▶ **Task details**:
Exactly what is written in the records below should be returned, minus the images.

▶ **Records provided**:
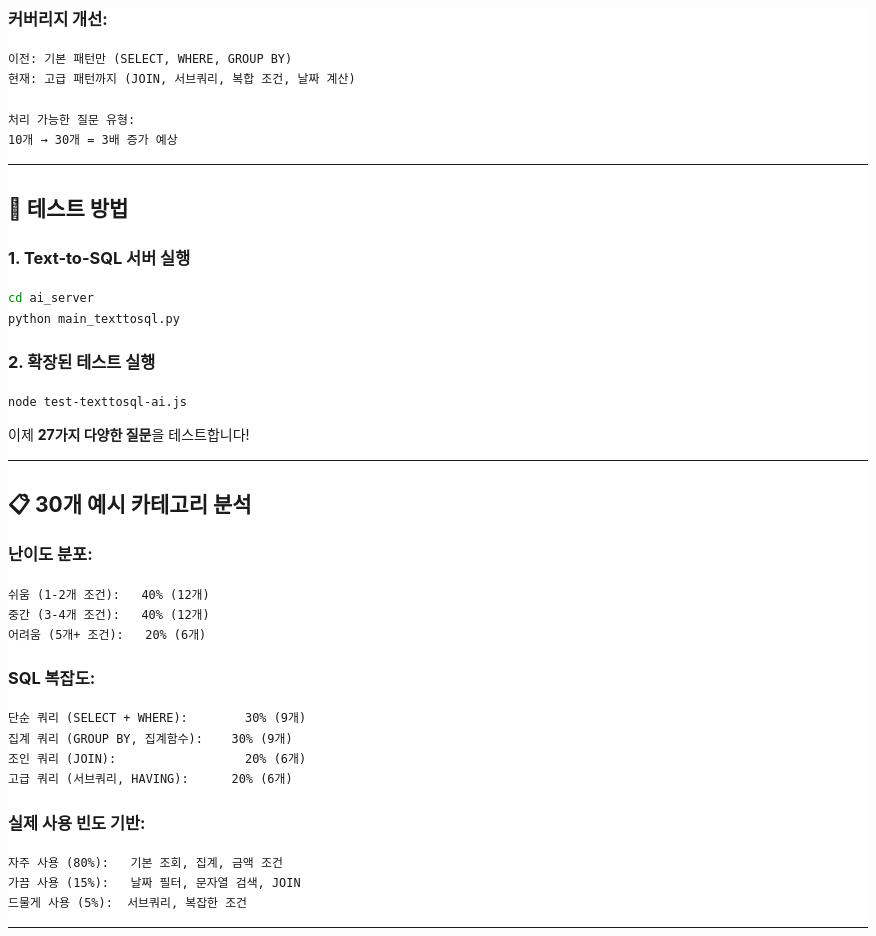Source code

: ### 커버리지 개선:
```
이전: 기본 패턴만 (SELECT, WHERE, GROUP BY)
현재: 고급 패턴까지 (JOIN, 서브쿼리, 복합 조건, 날짜 계산)

처리 가능한 질문 유형:
10개 → 30개 = 3배 증가 예상
```

---

## 🧪 테스트 방법

### 1. Text-to-SQL 서버 실행
```bash
cd ai_server
python main_texttosql.py
```

### 2. 확장된 테스트 실행
```bash
node test-texttosql-ai.js
```

이제 **27가지 다양한 질문**을 테스트합니다!

---

## 📋 30개 예시 카테고리 분석

### 난이도 분포:
```
쉬움 (1-2개 조건):   40% (12개)
중간 (3-4개 조건):   40% (12개)
어려움 (5개+ 조건):   20% (6개)
```

### SQL 복잡도:
```
단순 쿼리 (SELECT + WHERE):        30% (9개)
집계 쿼리 (GROUP BY, 집계함수):    30% (9개)
조인 쿼리 (JOIN):                  20% (6개)
고급 쿼리 (서브쿼리, HAVING):      20% (6개)
```

### 실제 사용 빈도 기반:
```
자주 사용 (80%):   기본 조회, 집계, 금액 조건
가끔 사용 (15%):   날짜 필터, 문자열 검색, JOIN
드물게 사용 (5%):  서브쿼리, 복잡한 조건
```

---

▶ **Written response**:
Source code

: ### 커버리지 개선:
```
이전: 기본 패턴만 (SELECT, WHERE, GROUP BY)
현재: 고급 패턴까지 (JOIN, 서브쿼리, 복합 조건, 날짜 계산)

처리 가능한 질문 유형:
10개 → 30개 = 3배 증가 예상
```

---

## 🧪 테스트 방법

### 1. Text-to-SQL 서버 실행
```bash
cd ai_server
python main_texttosql.py
```

### 2. 확장된 테스트 실행
```bash
node test-texttosql-ai.js
```

이제 **27가지 다양한 질문**을 테스트합니다!

---

## 📋 30개 예시 카테고리 분석

### 난이도 분포:
```
쉬움 (1-2개 조건):   40% (12개)
중간 (3-4개 조건):   40% (12개)
어려움 (5개+ 조건):   20% (6개)
```

### SQL 복잡도:
```
단순 쿼리 (SELECT + WHERE):        30% (9개)
집계 쿼리 (GROUP BY, 집계함수):    30% (9개)
조인 쿼리 (JOIN):                  20% (6개)
고급 쿼리 (서브쿼리, HAVING):      20% (6개)
```

### 실제 사용 빈도 기반:
```
자주 사용 (80%):   기본 조회, 집계, 금액 조건
가끔 사용 (15%):   날짜 필터, 문자열 검색, JOIN
드물게 사용 (5%):  서브쿼리, 복잡한 조건
```

---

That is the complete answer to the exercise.